You can be sure that 2017 will present more profitable surprises.  As long as we take our swing trading lessons learned and apply them, this will lead to another great trading year.

2016 Swing Trading Lessons Learned

swing trading lessons1. Trade aggressively when there is a market catalyst. This was the year of the catalyst. The four major market catalysts were the early 2016 “W” breakout, the commodities run, England’s Brexit vote and the post-election “Trump Effect.” Trading aggressively during these periods led to a good chunk of my 2016 profits.

2. Trade conservatively once the market slows. Traders always want to trade, but when the conditions aren’t optimal, it’s best to sit back and take it easy. In 2016 this was most evident during the period in between the big Brexit reversal and the post-election run up. Lots of grinding that led to it feeling like we were trading in quicksand.

3. Trading volatile markets leads to account volatility. Volatility is a trader’s friend, but it also leads to wilder swings in the trading account. Expect big runs and drawdowns. The key is managing risk and making the drawdowns smaller than the run ups.

4. Ignore the win rate. You don’t need a 70 percent win rate to be a successful trader. In fact, often the higher win rate means you are trading poorly because you are taking smaller than optimal profits to reach that win rate. My win rate in 2016 ranged between 45-60 percent in a year that saw +45% gains.

5. Try it again and re-enter strong setups. Observant traders noticed that while 2016 was the year of the “fakeout,” stocks often came back strong and gave another valid setup after the initial failure. Re-entry led to big profits.

6. It’s all about sector analysis. During different periods of 2016, we saw explosive runs in commodities, semiconductors, biotechnology, defense, Russia, Brazil, energy and finance. The company didn’t matter. Neither did the setup. If you picked a stock in the correct sector you minted money. The sector was all that really mattered.

7. Nobody cares about fundamentals. Piggybacking on the last point, fundamentals meant nothing if the stock was not in the right sector. A number of strong big tech stocks posted blowout earnings only to see their stock prices fall because they were not in the “sector of the month.” Yet stock prices soared for crummy companies in the right spot at the right time.
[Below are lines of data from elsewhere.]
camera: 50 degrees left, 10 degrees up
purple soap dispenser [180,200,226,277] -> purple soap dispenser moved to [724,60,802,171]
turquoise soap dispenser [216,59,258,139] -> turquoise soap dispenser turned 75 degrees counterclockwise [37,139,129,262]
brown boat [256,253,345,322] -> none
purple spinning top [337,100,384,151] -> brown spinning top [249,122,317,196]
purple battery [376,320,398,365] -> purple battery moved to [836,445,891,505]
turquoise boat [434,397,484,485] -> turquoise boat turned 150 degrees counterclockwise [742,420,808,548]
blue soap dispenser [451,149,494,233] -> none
8. Let the gift keep on giving until it doesn’t. It paid to keep going to the well until it ran dry. Hot momo sector stocks gave us setup after setup. Stocks like X, FCX, NVDA, UCO and JNUG gave multiple entries, both long and short, throughout the year.
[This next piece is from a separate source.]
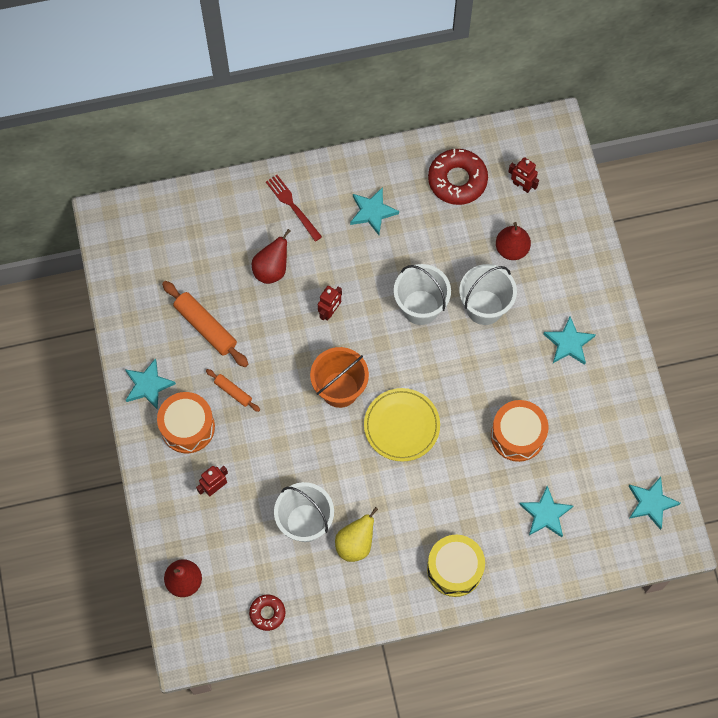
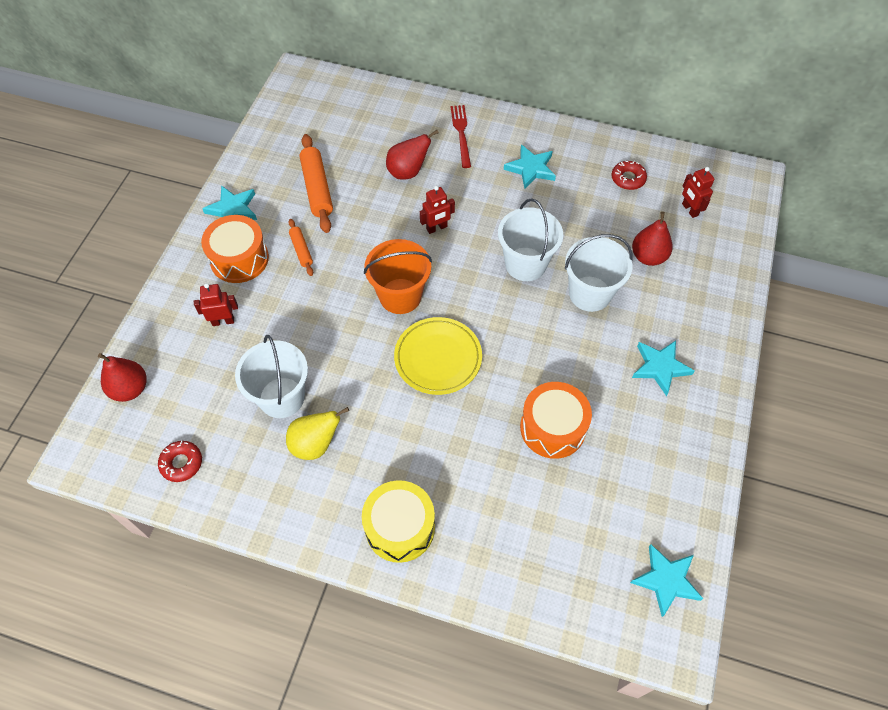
camera: 30 degrees right, 10 degrees down
red donut [428,149,488,205] -> red donut [611,161,647,190], size x0.55
turquoise star [519,486,574,537] -> none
9. The pump and dump is back. This was especially true during slow periods in the market. Low float junk stocks would come to the forefront and make insanely spectacular 1-3 day gains before coming back to reality once they were dumped. They were trading vehicles and nothing more. It was not uncommon to see a junk stock run over 100% in 1-2 days. The best example was the November run in dry shipping stocks like DRYS, ESEA, TOPS and DCIX.

10. Trade the junk but make it small and quick. The aforementioned junk stocks were best handled as intraday trades, however, nimble traders could swing them overnight if they already had an intraday profit that acted as a “buffer,” were particularly skilled, and made sure to trade them small.

11. Wait for strong signals when trading extended countertrend stocks. As pointed out before, 2016 was the year of the fakeout. However, if you waited for a strong reversal signal, countered trades off big directional moves paid off big. A number of classic “rubber band” long and parabolic short setups presented themselves if you were patient and did not get caught early.